__WHAT YOU ARE ASKED TO DO__.
The entries below must be returned exactly as they stand.

__EXERCISE DATA__.
*** Begin section ***

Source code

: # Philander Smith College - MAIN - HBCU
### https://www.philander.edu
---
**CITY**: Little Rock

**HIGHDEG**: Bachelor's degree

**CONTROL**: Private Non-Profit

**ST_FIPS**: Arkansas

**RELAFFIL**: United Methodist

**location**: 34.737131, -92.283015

*** End section ***

__OUTPUT BELOW__.
Source code

: # Philander Smith College - MAIN - HBCU
### https://www.philander.edu
---
**CITY**: Little Rock

**HIGHDEG**: Bachelor's degree

**CONTROL**: Private Non-Profit

**ST_FIPS**: Arkansas

**RELAFFIL**: United Methodist

**location**: 34.737131, -92.283015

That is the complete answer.